Le pays est outré, les religieux se font un plaisir d’accuser la Savak d’être à l’origine de l’incendie, comme les médias internationaux. « Le choix le plus dangereux que l’on puisse faire », déclare, le 25 août, le patron de la Savak, Nasser Moghaddam, à la chahbanou (Farah Pahlavi, l’épouse du chah), pour faire annuler la nomination du Premier ministre, Jafar Sharif-Emami. « Cet homme va conduire le pays à l’abîme. » En sa présence, elle appelle le chah pour le faire revenir sur sa décision. En vain. Sharif-Emami se révélera en effet incompétent. Incapable de mener la reprise en main et les réformes fortes que réclame une partie de l’entourage. « Dans deux mois, ce sera l’insurrection », a prévenu Moghaddam.

Il suffira de treize jours. Le 7 septembre, une manifestation pro-Khomeyni de 3 000 personnes défile dans Téhéran aux cris d’« À mort le chah ! » Une seconde est prévue pour le lendemain, qui doit marcher sur la Chambre des députés. Il faut proclamer la loi martiale. Mais la plupart des soldats sont en congé, avertit le chef des armées, qui demande que l’annonce de la loi soit diffusée aussitôt pour dissuader les manifestants. Elle n’est faite que le lendemain. Trop tard. C’est un carnage avec provocations de toutes parts. Il y aurait eu sabotage à la télévision, infiltrée par les communistes, qui ont scellé une alliance objective avec les religieux. « Qu’ai-je fait à mon peuple ? », s’effondre le chah, qui ne se remettra jamais de ce « vendredi noir ». Ses efforts de libéralisation restent lettre morte. Début novembre, il ne donne pas suite au plan Khach, plan militaire de reprise en main du pays, pour éviter un bain de sang. L’armée est condamnée à l’inaction.

Le 6 novembre, le chah prononce à la radio un discours qu’on lui a réécrit : « J’ai commis beaucoup d’erreurs… J’ai entendu la voix de votre révolution… Je m’engage désormais à respecter la Constitution… » Terrible aveu de faiblesse. Un suicide en direct. Le chah, rongé par cet épisode, fera faire une enquête, écrit Nahavandi, qui pointe l’entourage de la chahbanou, son cousin, Reza Ghotbi, ex-patron de la radio-télévision, et un autre personnage qui y travaille. Mais le chah avait accepté de le prononcer.

Lâcher-prise d’un souverain

Un « gouvernement très provisoire » est formé dans la foulée par un général, mais Mohammad Reza Pahlavi, souffrant, désabusé, n’y est plus, alors que les communistes paralysent le pays par des grèves dans les raffineries. Tout son entourage le supplie de ne pas s’en aller. Les puissances occidentales exercent une pression contraire, notamment la France qui dépêche Michel Poniatowski. Un dernier Premier ministre, Chapour Bakhtiar, poussé par la chahbanou, est nommé le 4 janvier 1979. « Peu importe que le dernier Premier ministre de l’Empire s’appelle Bakhtiar ou autrement. Tout est fini et plus rien n’a d’importance », déclare-t-il à Nahavandi.

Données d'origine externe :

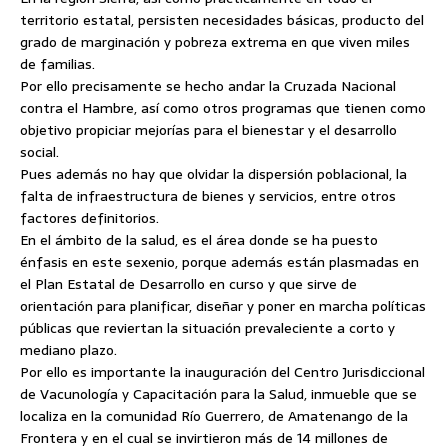
territorio estatal, persisten necesidades básicas, producto del
grado de
marginación y pobreza extrema en que viven miles
de familias.
Por ello precisamente se hecho andar la Cruzada Nacional
contra el Hambre, así como otros programas que tienen como
objetivo propiciar mejorías para el bienestar y el desarrollo
social.
Pues además no hay que olvidar la dispersión poblacional, la
falta de infraestructura de bienes y servicios, entre otros
factores definitorios.
En el ámbito de la salud, es el área donde se ha puesto
énfasis en este sexenio, porque además están plasmadas en
el Plan Estatal de Desarrollo en curso y que sirve de
orientación para planificar, diseñar y poner en marcha políticas
públicas que reviertan la situación prevaleciente a corto y
mediano plazo.
Por ello es importante la inauguración del Centro Jurisdiccional
de Vacunología y Capacitación para la Salud, inmueble que se
localiza en la comunidad Río Guerrero, de Amatenango de la
Frontera y en el cual se invirtieron más de 14 millones de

Deux jours plus tard débute le sommet de Guadeloupe (avec Jimmy Carter, Valéry Giscard d’Estaing, le chancelier allemand et le Premier ministre britannique de l’époque, Helmut Schmidt et James Callaghan) où le sort du chah est scellé. « Enfin, avec Khomeyni, nous allons avoir la stabilité en Iran », pense-t-on à l’Élysée. « L’Iran ou comment introduire le spirituel dans la vie politique », écrit Michel Foucault dans une étrange convergence. Le 16 janvier, le chah monte dans son Boeing impérial, direction l’Égypte. Khomeyni, le « saint homme exilé en France » (Foucault toujours) arrivera à Téhéran le 1er février.

* Carnets secrets. Chute et mort du Shah, de Houchang Nahavandi (éd. Osmondes, 2003). Et Mohammad Réza Pahlavi. Le dernier shah – 1919-1980, avec Yves Bomati (Perrin, 2013).